First the EXISTS-based solution:
DELETE FROM
FROM ps_pf_ledger_f00 WHERE EXISTS
(SELECT 'x'
FROM ps_pf_led_pst2_t1 b
WHERE b.business_unit = ps_pf_ledger_f00.business_unit AND b.fiscal_year = ps_pf_ledger_f00.fiscal_year
AND b.accounting_period= ps_pf_ledger_f00.accounting_period AND b.pf_scenario_id = ps_pf_ledger_f00.pf_scenario_id
AND b.source = ps_pf_ledger_f00.source AND b.account = ps_pf_ledger_f00.account AND b.deptid = ps_pf_ledger_f00.deptid AND b.cust_id = ps_pf_ledger_f00.cust_id AND b.product_id = ps_pf_ledger_f00.product_id AND b.channel_id = ps_pf_ledger_f00.channel_id AND b.obj_id = ps_pf_ledger_f00.obj_id
AND b.currency_cd = ps_pf_ledger_f00.currency_cd);
Elapsed: 00:08:160.51
Notice the elapsed time. Next is the IN-based version of the same query. Notice the greatly reduced elapsed execution time:
DELETE FROM ps_pf_ledger_f00
WHERE( business_unit,fiscal_year,accounting_period, pf_scenario_id ,account,deptid ,cust_id , product_id,channel_id,obj_id,currency_cd) IN
(SELECT business_unit,fiscal_year,accounting_period, pf_scenario_id ,account,deptid ,cust_id , product_id,channel_id,obj_id,currency_cd FROM ps_pf_led_pst2_t1 );
Elapsed: 00:00:00.30
To help speed up EXISTS processing, you can often utilize the HASH_SJ and MERGE_SJ hints (both are described in detail in Section 1.7, later in this book). These hints allow Oracle to return the rows in the subquery only once. For example:
UPDATE PS_JRNL_LN
SET JRNL_LINE_STATUS = 'D' WHERE BUSINESS_UNIT = 'A023' AND PROCESS_INSTANCE=0001070341 AND JOURNAL_DATE
IN ( TO_DATE('2001-08-01','YYYY-MM-DD'), TO_DATE('2001-08-14','YYYY-MM-DD')) AND LEDGER IN ( 'ACTUALS')

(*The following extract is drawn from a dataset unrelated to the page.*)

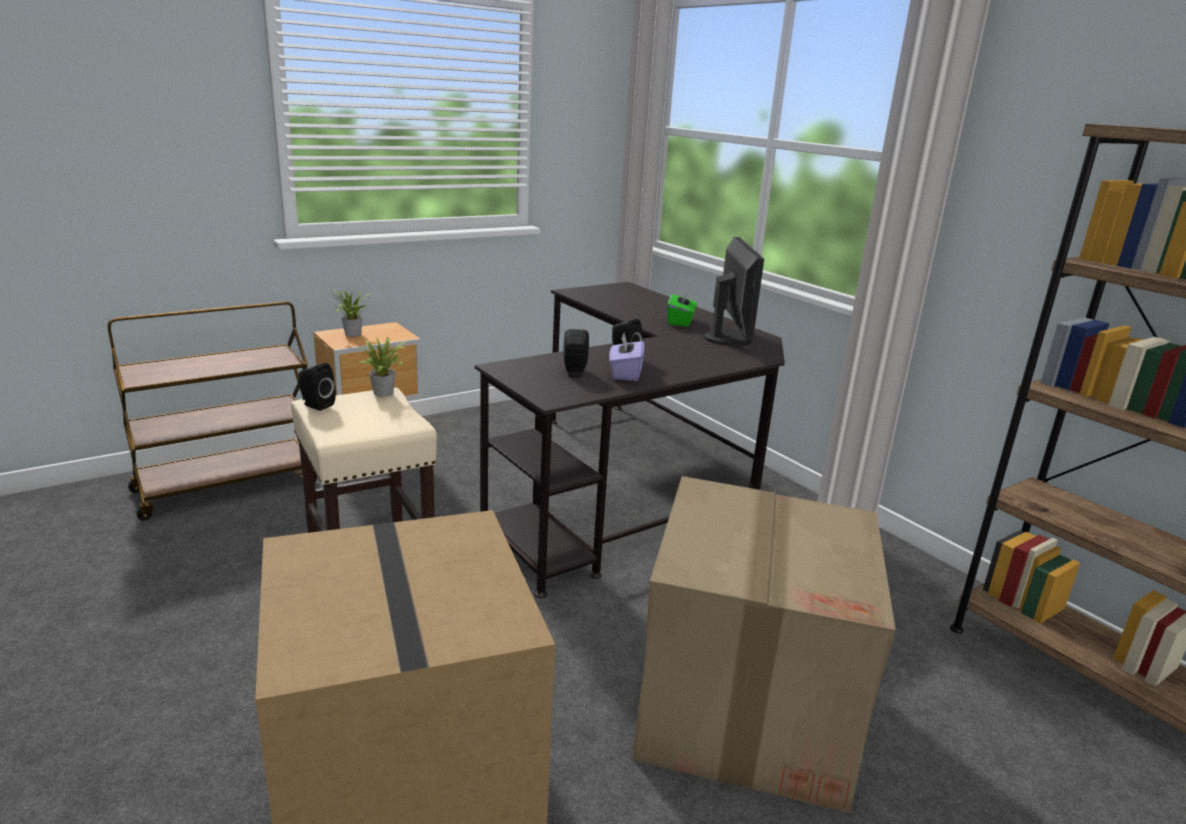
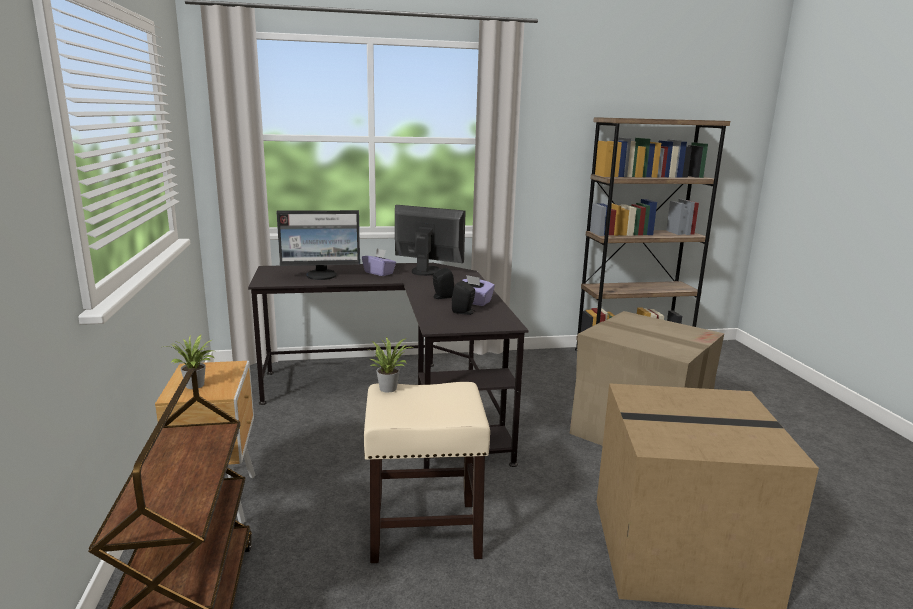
camera: 65 degrees left, 5 degrees down
black speaker [299,363,336,411] -> none
green tissue box [667,289,697,327] -> purple tissue box [362,249,396,276]
none -> monitor [276,210,360,280]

AND JRNL_LINE_STATUS = '0' AND EXISTS
(SELECT /*+ HASH_SJ */ 'X' FROM PS_COMBO_DATA_TBL WHERE SETID='AMP'
AND PROCESS_GROUP='SERVICE01' AND COMBINATION IN ('SERVICE01', 'SERVICE02', 'STAT_SERV1') AND VALID_CODE='V'
AND PS_JRNL_LN.JOURNAL_DATE BETWEEN
EFFDT_FROM AND EFFDT_TO AND PS_JRNL_LN.ACCOUNT = ACCOUNT AND PS_JRNL_LN.DEPTID = DEPTID)
UPDATE STATEMENT Optimizer=CHOOSE (Cost=9 Card=1 Bytes=80) UPDATE OF PS_JRNL_LN
HASH JOIN (SEMI) (Cost=9 Card=1 Bytes=80)
TABLE ACCESS (BY INDEX ROWID) OF PS_JRNL_LN (Cost=4 Card=1
Bytes=33)
INDEX (RANGE SCAN) OF PSDJRNL_LN (NON-UNIQUE) (Cost=3 Card=1) INLIST ITERATOR
TABLE ACCESS (BY INDEX ROWID) OF PS_COMBO_DATA_TBL (Cost=4
Card=12 Bytes=564) INDEX (RANGE SCAN) OF
PSACOMBO_DATA_TBL (NON-UNIQUE) (Cost=3 Card=12)
The Peoplesoft example shown was running for two hours without the HASH_SJ and reduced to an incredible four minutes with the hint. The hint forces the subquery SELECT rows to be read only once and then joined to the table outside the subquery (PS_JRNL_LN). The same effect can be obtained by setting the INIT.ORA parameter ALWAYS_SEMI_JOIN=HASH.